Lightweight cryptography is becoming essential as emerging technologies in digital identity systems and Internet of Things verification continue to demand strong cryptographic assurance on devices with limited processing power, memory, and energy resources. As these technologies move into routine use, they demand cryptographic primitives that maintain strong security and deliver predictable performance through clear theoretical models of time complexity. Although NIST's lightweight cryptography project provides empirical evaluations of the ten finalist algorithms, a unified theoretical understanding of their time-complexity behavior remains absent. This work introduces a symbolic model that decomposes each scheme into initialization, data-processing, and finalization phases, enabling formal time-complexity derivation for all ten finalists. The results clarify how design parameters shape computational scaling on constrained mobile and embedded environments. The framework provides a foundation needed to distinguish algorithmic efficiency and guides the choice of primitives capable of supporting security systems in constrained environments.

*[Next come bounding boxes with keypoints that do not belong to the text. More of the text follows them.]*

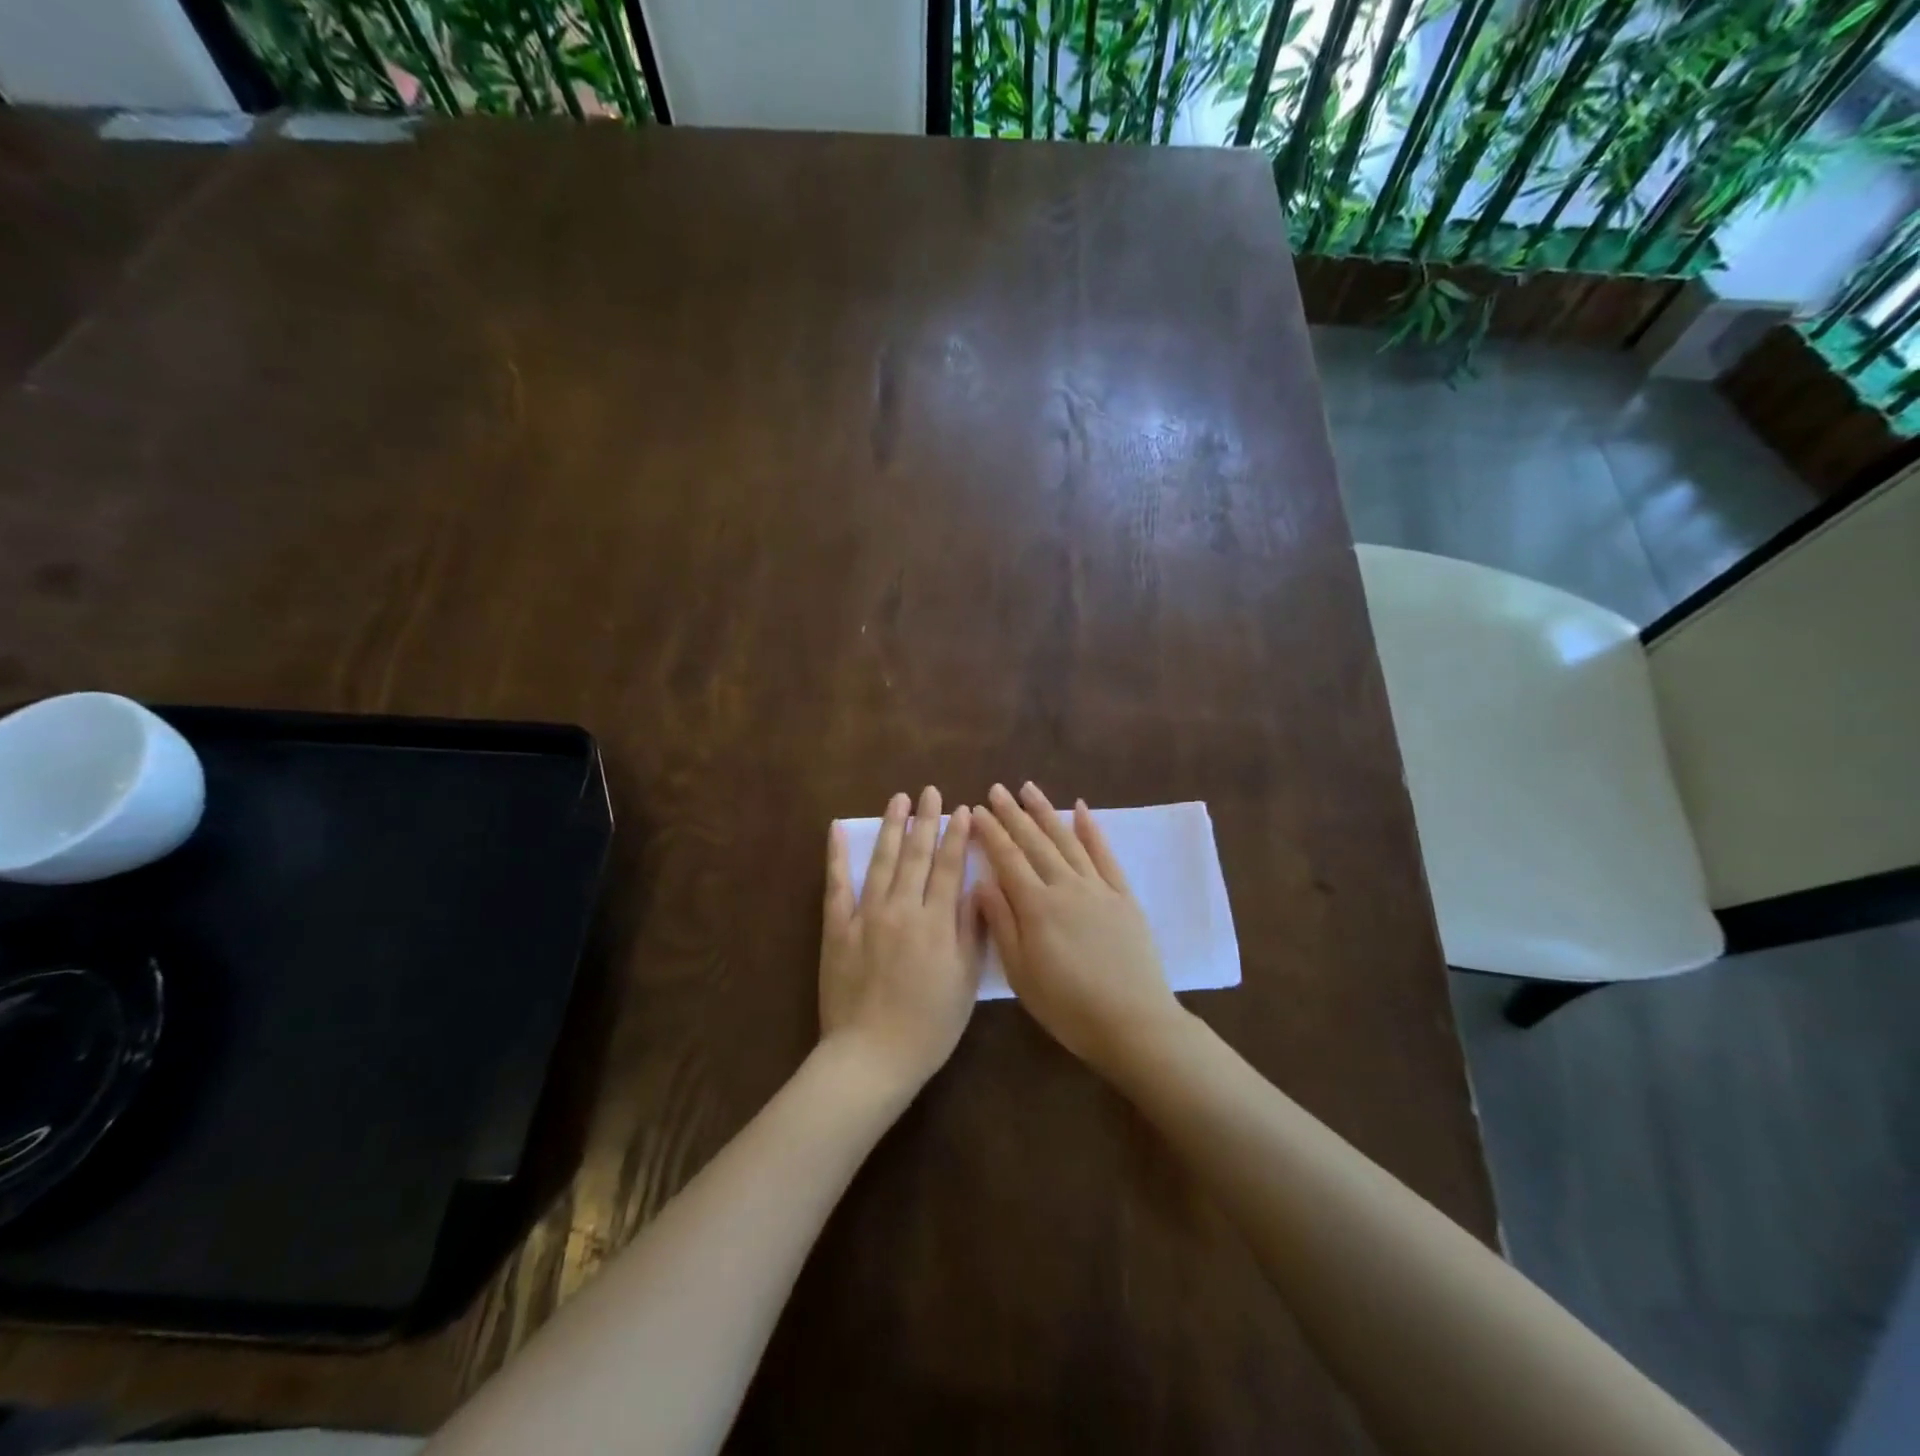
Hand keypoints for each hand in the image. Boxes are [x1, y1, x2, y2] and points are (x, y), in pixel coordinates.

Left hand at [819, 787, 981, 1093]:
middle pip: (916, 856)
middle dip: (926, 821)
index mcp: (935, 922)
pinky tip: (838, 830)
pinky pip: (836, 885)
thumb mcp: (964, 982)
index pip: (949, 868)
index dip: (957, 837)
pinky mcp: (837, 928)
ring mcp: (865, 915)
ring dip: (892, 828)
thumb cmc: (929, 1025)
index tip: (963, 810)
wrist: (871, 1056)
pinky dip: (837, 856)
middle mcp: (901, 909)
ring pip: (882, 861)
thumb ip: (971, 931)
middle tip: (931, 791)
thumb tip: (976, 887)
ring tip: (899, 799)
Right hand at [973, 782, 1183, 1071]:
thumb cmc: (1067, 1006)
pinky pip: (1105, 856)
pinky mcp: (1123, 896)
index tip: (977, 810)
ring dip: (1046, 813)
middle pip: (1035, 843)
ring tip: (1029, 789)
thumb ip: (1001, 924)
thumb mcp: (1021, 973)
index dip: (991, 833)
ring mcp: (1098, 888)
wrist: (1133, 1022)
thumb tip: (981, 882)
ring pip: (1067, 841)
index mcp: (1036, 906)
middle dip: (1013, 814)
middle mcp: (1066, 886)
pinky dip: (1092, 831)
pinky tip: (1081, 810)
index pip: (1007, 859)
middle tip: (997, 789)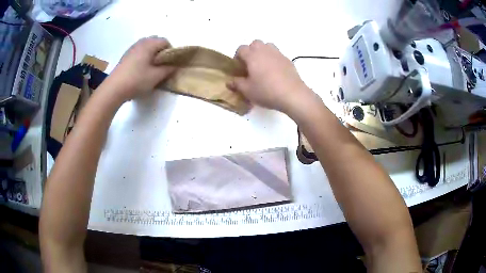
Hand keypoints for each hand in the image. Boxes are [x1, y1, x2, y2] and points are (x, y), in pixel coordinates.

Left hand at [108, 37, 173, 100]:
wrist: (114, 88)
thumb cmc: (137, 80)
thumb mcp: (156, 76)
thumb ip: (168, 69)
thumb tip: (175, 66)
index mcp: (149, 44)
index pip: (165, 41)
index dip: (171, 51)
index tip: (169, 63)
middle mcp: (140, 42)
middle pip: (155, 41)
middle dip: (161, 51)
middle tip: (161, 65)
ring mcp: (131, 48)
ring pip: (146, 46)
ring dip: (152, 54)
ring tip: (151, 68)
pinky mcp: (125, 56)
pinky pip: (139, 51)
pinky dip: (143, 56)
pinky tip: (140, 69)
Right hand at [227, 40, 312, 113]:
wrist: (293, 95)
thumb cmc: (266, 91)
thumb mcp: (247, 91)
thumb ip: (237, 84)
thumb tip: (230, 81)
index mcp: (252, 56)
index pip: (241, 49)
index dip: (237, 56)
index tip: (239, 67)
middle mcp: (265, 51)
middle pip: (255, 43)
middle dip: (250, 51)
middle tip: (250, 65)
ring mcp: (278, 54)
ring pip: (268, 46)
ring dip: (263, 52)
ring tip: (263, 66)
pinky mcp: (288, 60)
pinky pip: (277, 54)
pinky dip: (273, 59)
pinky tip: (275, 72)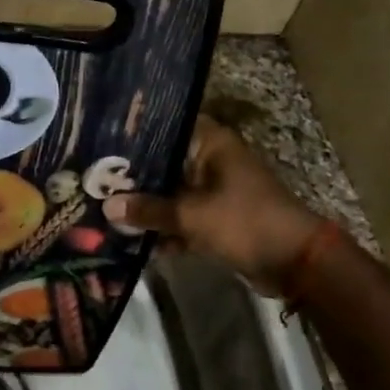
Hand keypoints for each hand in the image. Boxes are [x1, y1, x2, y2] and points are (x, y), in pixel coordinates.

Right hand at [103, 116, 323, 287]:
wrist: (295, 263)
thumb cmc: (244, 222)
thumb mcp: (191, 215)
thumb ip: (148, 210)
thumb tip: (107, 207)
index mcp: (211, 144)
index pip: (166, 126)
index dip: (135, 134)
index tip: (102, 141)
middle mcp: (211, 160)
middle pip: (164, 163)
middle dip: (133, 177)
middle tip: (94, 180)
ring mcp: (215, 190)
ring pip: (171, 192)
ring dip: (147, 205)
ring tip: (106, 210)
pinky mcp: (217, 218)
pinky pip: (182, 217)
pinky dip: (165, 227)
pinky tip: (133, 240)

翻译：随着数字身份系统和物联网验证等新兴技术对处理能力、内存和能源资源受限设备上的强密码学保障需求日益增长，轻量级密码学正变得至关重要。随着这些技术进入常规应用，它们需要能够通过清晰的时间复杂度理论模型来维持强安全性并提供可预测性能的密码原语。尽管NIST轻量级密码学项目已对十个决赛算法进行了实证评估，但目前仍缺乏对其时间复杂度行为的统一理论理解。本研究提出了一个符号模型，将每个方案分解为初始化、数据处理和完成三个阶段，从而为全部十个决赛算法实现了形式化的时间复杂度推导。研究结果阐明了设计参数如何影响其在受限移动和嵌入式环境中的计算扩展性。该框架为区分算法效率提供了必要基础，并指导选择能够支持受限环境下安全系统的密码原语。